Identifications were performed against the UniProt Mus musculus (C57BL/6J) database (55,311 sequences; accessed on 2 December 2022).
2.7. Statistical and Bioinformatic Analyses
Normalization of intensities, relative (label-free) quantification, and determination of differentially abundant proteins were performed directly in PEAKS Studio. Pathway analyses and prediction were conducted using the PANTHER v18.0 software with default parameters.
2.8. Data Availability
Mass spectrometry proteomics data were deposited in the ProteomeXchange Consortium via the PRIDE partner repository under dataset identifier PXD056503. Dataset name: Proteomic approaches using UHPLC-MS/MS in serum from mice infected with * T. cruzi*.
3. Results
3.1. Global Serum Proteome Profile and Dataset Quality
The UHPLC-MS/MS approach enabled the identification of a robust and reproducible set of serum proteins across all experimental conditions. In the acute phase, 517 proteins were identified in the Be-78 strain and 506 in the VL-10 strain (Table S1); in the chronic phase, 380 and 422 proteins, respectively (Table S2). These numbers reflect good analytical depth, appropriate coverage of the serum proteome, and technical consistency among samples and experimental groups. Complete spectral acquisition indicators—including the number of MS/MS scans, PSMs, identified peptides, and the distribution of unique peptides per protein—are detailed in Table 1 and Table 2.
The global abundance distribution revealed a dynamic range of approximately five orders of magnitude (Figure 2), typical of shotgun analyses in non-depleted serum. The top 10 most abundant proteins in the samples were examined (Table S3), among which albumin accounted for 65–75% of total abundance under all conditions—a pattern widely documented in similar studies, as demonstrated by [13,14]. Despite this predominance, the method enabled the detection of a large number of biologically relevant proteins, highlighting the strong performance of the analytical platform.
In the infected and untreated groups (NT20), a proportional reduction in albumin was observed, accompanied by a marked increase in proteins related to inflammatory responses, iron/heme metabolism, the complement system, and immunoglobulins—a pattern consistent with the pathophysiology of T. cruzi infection [1]. Among these proteins, serotransferrin stands out for its essential role in limiting iron availability to pathogens [15], as well as hemopexin, a key component in the sequestration of free heme and mitigation of oxidative damage [16]. The elevation of these proteins reinforces the profound disruption of iron/heme metabolism during infection.
Pregnancy zone protein (PZP) also showed a pronounced increase, particularly in VL-10 infection. Previous studies have reported its elevation during the acute phase of experimental Chagas disease, and its participation in systemic inflammatory processes [17,18], supporting its relevance as a potential inflammation marker.
Another prominent component was Complement C3, identified among the most abundant proteins in infected groups.
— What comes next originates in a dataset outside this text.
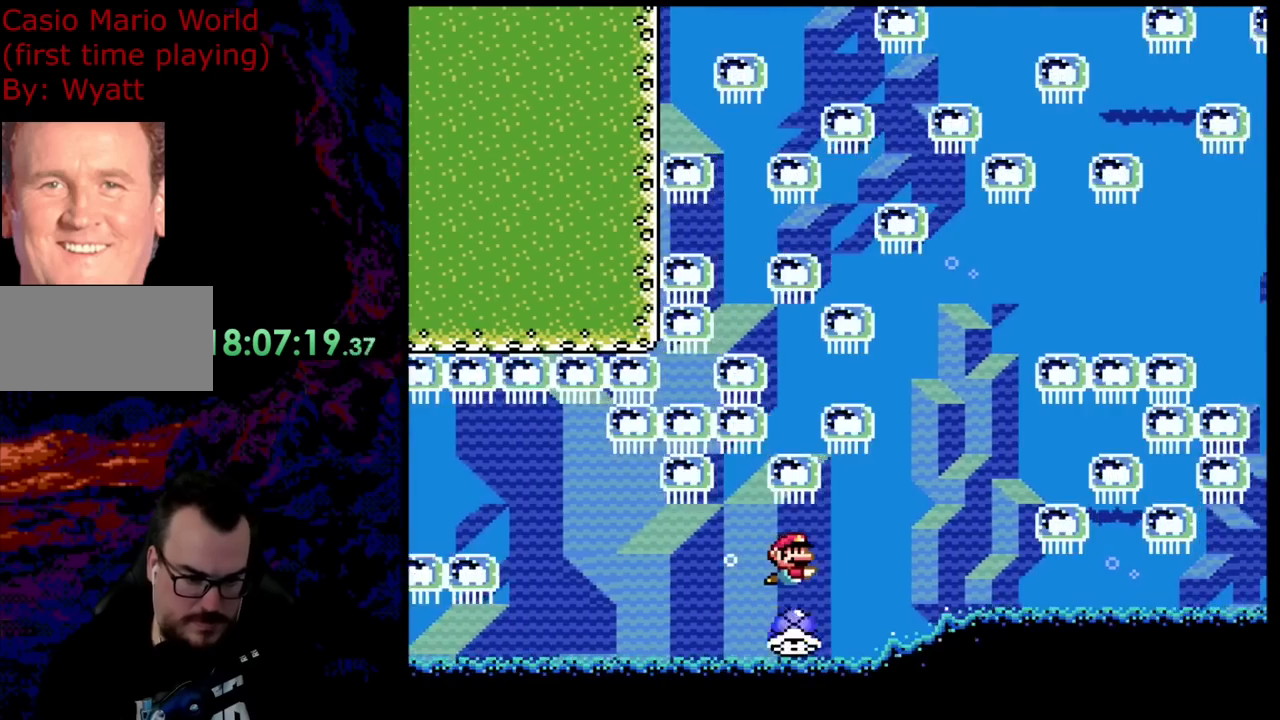
{"buttons": ["B", "Y", "DPAD_DOWN", "DPAD_RIGHT"], "events": []}
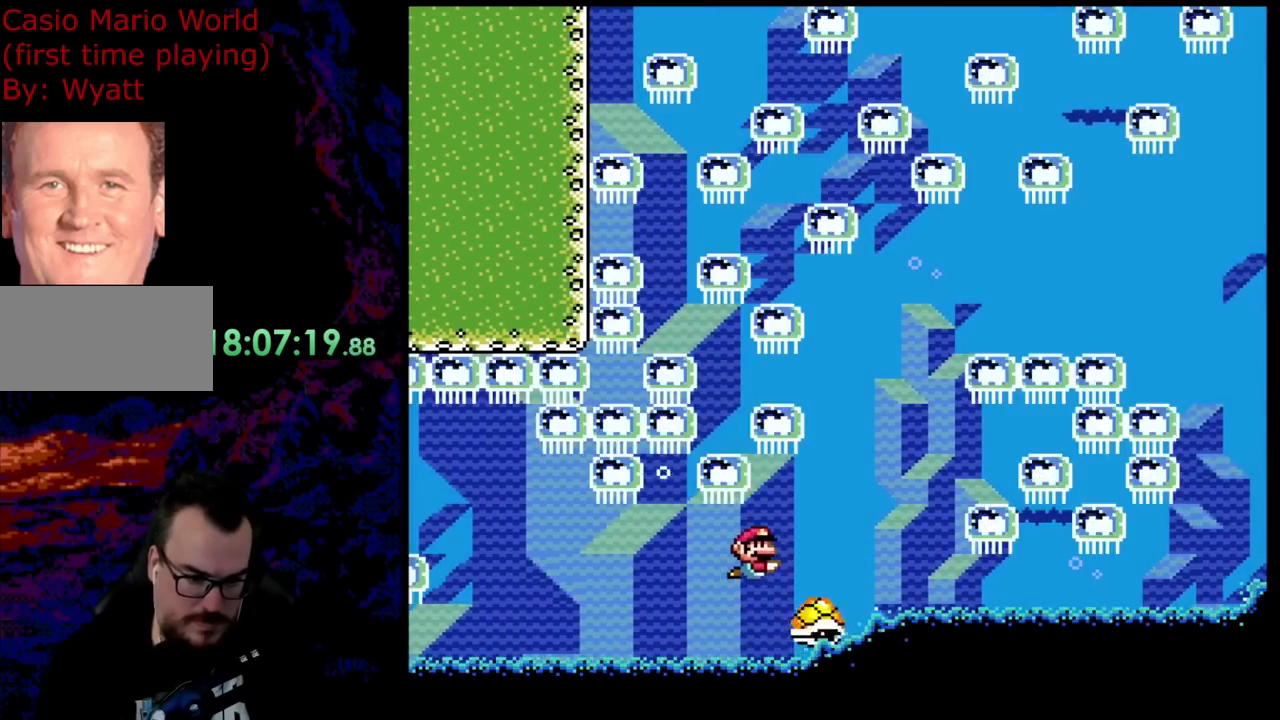
{"buttons": ["B", "Y", "DPAD_DOWN", "DPAD_LEFT"], "events": [[363, "DPAD_LEFT", "down"], [363, "DPAD_RIGHT", "up"]]}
In addition to its central role in innate immunity, C3 also influences T-cell modulation during chronic infection, underscoring its involvement in the systemic response observed here. The concurrent elevation of C3 and multiple immunoglobulins is consistent with the persistent immune activation characteristic of T. cruzi infection [19].
Apolipoprotein A-I (ApoA1) showed a marked reduction in NT20 groups, with partial or complete normalization following BNZ treatment, especially in Be-78. This behavior aligns with the role of ApoA1 in lipid metabolism and innate immunity. Studies have shown that cruzipain, the major T. cruzi protease, can cleave ApoA1 [20], contributing to its reduction during infection. Moreover, ref. [21] identified ApoA1 as a candidate biomarker of therapeutic response, reinforcing the consistency of the patterns observed in this study.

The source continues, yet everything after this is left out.